*** INFORMATION SUPPLIED Section Begins ***

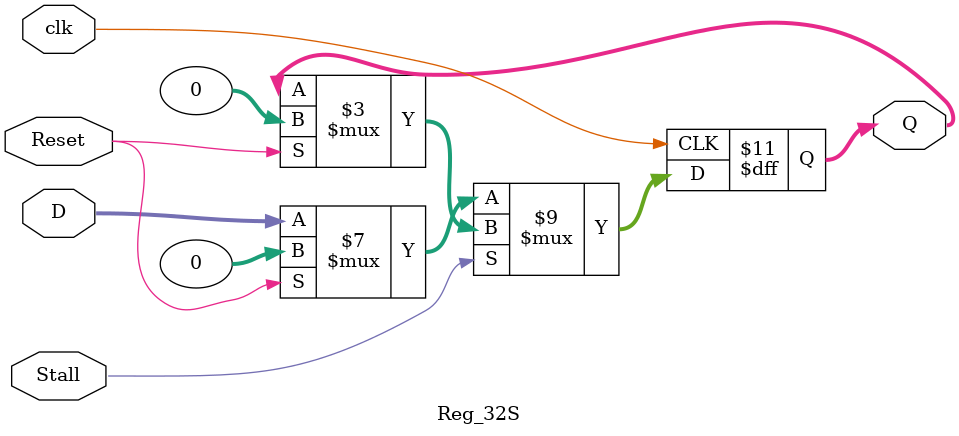
<source format=v>
`timescale 1ns / 1ps
module Reg_32S(
    input [31:0] D,
    input Stall,
    output reg [31:0] Q,
    input clk,
    input Reset
    );
	always @(posedge clk)
      if (Stall=='b0)
		    if (Reset)
			    Q <= 0;
		    else
			    Q <= D;
		else
		    if (Reset)
			    Q <= 0;
endmodule
</source>
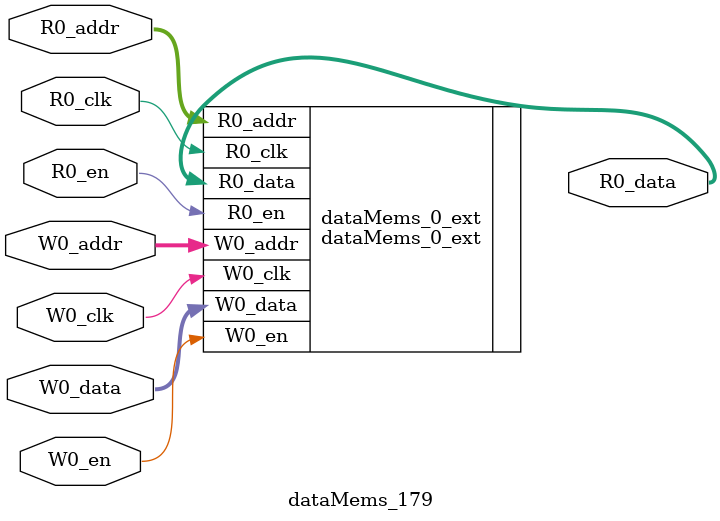
<source format=sv>
`ifndef RANDOMIZE
  `ifdef RANDOMIZE_REG_INIT
    `define RANDOMIZE
  `endif // RANDOMIZE_REG_INIT
`endif // not def RANDOMIZE
`ifndef RANDOMIZE
  `ifdef RANDOMIZE_MEM_INIT
    `define RANDOMIZE
  `endif // RANDOMIZE_MEM_INIT
`endif // not def RANDOMIZE

`ifndef RANDOM
  `define RANDOM $random
`endif // not def RANDOM

// Users can define 'PRINTF_COND' to add an extra gate to prints.
`ifndef PRINTF_COND_
  `ifdef PRINTF_COND
    `define PRINTF_COND_ (`PRINTF_COND)
  `else  // PRINTF_COND
    `define PRINTF_COND_ 1
  `endif // PRINTF_COND
`endif // not def PRINTF_COND_

// Users can define 'ASSERT_VERBOSE_COND' to add an extra gate to assert error printing.
`ifndef ASSERT_VERBOSE_COND_
  `ifdef ASSERT_VERBOSE_COND
    `define ASSERT_VERBOSE_COND_ (`ASSERT_VERBOSE_COND)
  `else  // ASSERT_VERBOSE_COND
    `define ASSERT_VERBOSE_COND_ 1
  `endif // ASSERT_VERBOSE_COND
`endif // not def ASSERT_VERBOSE_COND_

// Users can define 'STOP_COND' to add an extra gate to stop conditions.
`ifndef STOP_COND_
  `ifdef STOP_COND
    `define STOP_COND_ (`STOP_COND)
  `else  // STOP_COND
    `define STOP_COND_ 1
  `endif // STOP_COND
`endif // not def STOP_COND_

// Users can define INIT_RANDOM as general code that gets injected into the
// initializer block for modules with registers.
`ifndef INIT_RANDOM
  `define INIT_RANDOM
`endif // not def INIT_RANDOM

// If using random initialization, you can also define RANDOMIZE_DELAY to
// customize the delay used, otherwise 0.002 is used.
`ifndef RANDOMIZE_DELAY
  `define RANDOMIZE_DELAY 0.002
`endif // not def RANDOMIZE_DELAY

// Define INIT_RANDOM_PROLOG_ for use in our modules below.
`ifndef INIT_RANDOM_PROLOG_
  `ifdef RANDOMIZE
    `ifdef VERILATOR
      `define INIT_RANDOM_PROLOG_ `INIT_RANDOM
    `else  // VERILATOR
      `define INIT_RANDOM_PROLOG_ `INIT_RANDOM #`RANDOMIZE_DELAY begin end
    `endif // VERILATOR
  `else  // RANDOMIZE
    `define INIT_RANDOM_PROLOG_
  `endif // RANDOMIZE
`endif // not def INIT_RANDOM_PROLOG_

// Include register initializers in init blocks unless synthesis is set
`ifndef SYNTHESIS
  `ifndef ENABLE_INITIAL_REG_
    `define ENABLE_INITIAL_REG_
  `endif // not def ENABLE_INITIAL_REG_
`endif // not def SYNTHESIS

// Include rmemory initializers in init blocks unless synthesis is set
`ifndef SYNTHESIS
  `ifndef ENABLE_INITIAL_MEM_
    `define ENABLE_INITIAL_MEM_
  `endif // not def ENABLE_INITIAL_MEM_
`endif // not def SYNTHESIS

module dataMems_179(	// @[generators/ara/src/main/scala/UnsafeAXI4ToTL.scala:365:62]
  input  [4:0]  R0_addr,
  input         R0_en,
  input         R0_clk,
  output [66:0] R0_data,
  input  [4:0]  W0_addr,
  input         W0_en,
  input         W0_clk,
  input  [66:0] W0_data
);

  dataMems_0_ext dataMems_0_ext (	// @[generators/ara/src/main/scala/UnsafeAXI4ToTL.scala:365:62]
    .R0_addr (R0_addr),
    .R0_en   (R0_en),
    .R0_clk  (R0_clk),
    .R0_data (R0_data),
    .W0_addr (W0_addr),
    .W0_en   (W0_en),
    .W0_clk  (W0_clk),
    .W0_data (W0_data)
  );
endmodule


</source>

*** INFORMATION SUPPLIED Section Ends ***

EXERCISE DETAILS. When repeating the entries, leave out every picture and keep the rest exact.

ANSWER SPACE.
<source format=v>
`timescale 1ns / 1ps
module Reg_32S(
    input [31:0] D,
    input Stall,
    output reg [31:0] Q,
    input clk,
    input Reset
    );
	always @(posedge clk)
      if (Stall=='b0)
		    if (Reset)
			    Q <= 0;
		    else
			    Q <= D;
		else
		    if (Reset)
			    Q <= 0;
endmodule
</source>
<source format=sv>
`ifndef RANDOMIZE
  `ifdef RANDOMIZE_REG_INIT
    `define RANDOMIZE
  `endif // RANDOMIZE_REG_INIT
`endif // not def RANDOMIZE
`ifndef RANDOMIZE
  `ifdef RANDOMIZE_MEM_INIT
    `define RANDOMIZE
  `endif // RANDOMIZE_MEM_INIT
`endif // not def RANDOMIZE

`ifndef RANDOM
  `define RANDOM $random
`endif // not def RANDOM

// Users can define 'PRINTF_COND' to add an extra gate to prints.
`ifndef PRINTF_COND_
  `ifdef PRINTF_COND
    `define PRINTF_COND_ (`PRINTF_COND)
  `else  // PRINTF_COND
    `define PRINTF_COND_ 1
  `endif // PRINTF_COND
`endif // not def PRINTF_COND_

// Users can define 'ASSERT_VERBOSE_COND' to add an extra gate to assert error printing.
`ifndef ASSERT_VERBOSE_COND_
  `ifdef ASSERT_VERBOSE_COND
    `define ASSERT_VERBOSE_COND_ (`ASSERT_VERBOSE_COND)
  `else  // ASSERT_VERBOSE_COND
    `define ASSERT_VERBOSE_COND_ 1
  `endif // ASSERT_VERBOSE_COND
`endif // not def ASSERT_VERBOSE_COND_

// Users can define 'STOP_COND' to add an extra gate to stop conditions.
`ifndef STOP_COND_
  `ifdef STOP_COND
    `define STOP_COND_ (`STOP_COND)
  `else  // STOP_COND
    `define STOP_COND_ 1
  `endif // STOP_COND
`endif // not def STOP_COND_

// Users can define INIT_RANDOM as general code that gets injected into the
// initializer block for modules with registers.
`ifndef INIT_RANDOM
  `define INIT_RANDOM
`endif // not def INIT_RANDOM

// If using random initialization, you can also define RANDOMIZE_DELAY to
// customize the delay used, otherwise 0.002 is used.
`ifndef RANDOMIZE_DELAY
  `define RANDOMIZE_DELAY 0.002
`endif // not def RANDOMIZE_DELAY

// Define INIT_RANDOM_PROLOG_ for use in our modules below.
`ifndef INIT_RANDOM_PROLOG_
  `ifdef RANDOMIZE
    `ifdef VERILATOR
      `define INIT_RANDOM_PROLOG_ `INIT_RANDOM
    `else  // VERILATOR
      `define INIT_RANDOM_PROLOG_ `INIT_RANDOM #`RANDOMIZE_DELAY begin end
    `endif // VERILATOR
  `else  // RANDOMIZE
    `define INIT_RANDOM_PROLOG_
  `endif // RANDOMIZE
`endif // not def INIT_RANDOM_PROLOG_

// Include register initializers in init blocks unless synthesis is set
`ifndef SYNTHESIS
  `ifndef ENABLE_INITIAL_REG_
    `define ENABLE_INITIAL_REG_
  `endif // not def ENABLE_INITIAL_REG_
`endif // not def SYNTHESIS

// Include rmemory initializers in init blocks unless synthesis is set
`ifndef SYNTHESIS
  `ifndef ENABLE_INITIAL_MEM_
    `define ENABLE_INITIAL_MEM_
  `endif // not def ENABLE_INITIAL_MEM_
`endif // not def SYNTHESIS

module dataMems_179(	// @[generators/ara/src/main/scala/UnsafeAXI4ToTL.scala:365:62]
  input  [4:0]  R0_addr,
  input         R0_en,
  input         R0_clk,
  output [66:0] R0_data,
  input  [4:0]  W0_addr,
  input         W0_en,
  input         W0_clk,
  input  [66:0] W0_data
);

  dataMems_0_ext dataMems_0_ext (	// @[generators/ara/src/main/scala/UnsafeAXI4ToTL.scala:365:62]
    .R0_addr (R0_addr),
    .R0_en   (R0_en),
    .R0_clk  (R0_clk),
    .R0_data (R0_data),
    .W0_addr (W0_addr),
    .W0_en   (W0_en),
    .W0_clk  (W0_clk),
    .W0_data (W0_data)
  );
endmodule


</source>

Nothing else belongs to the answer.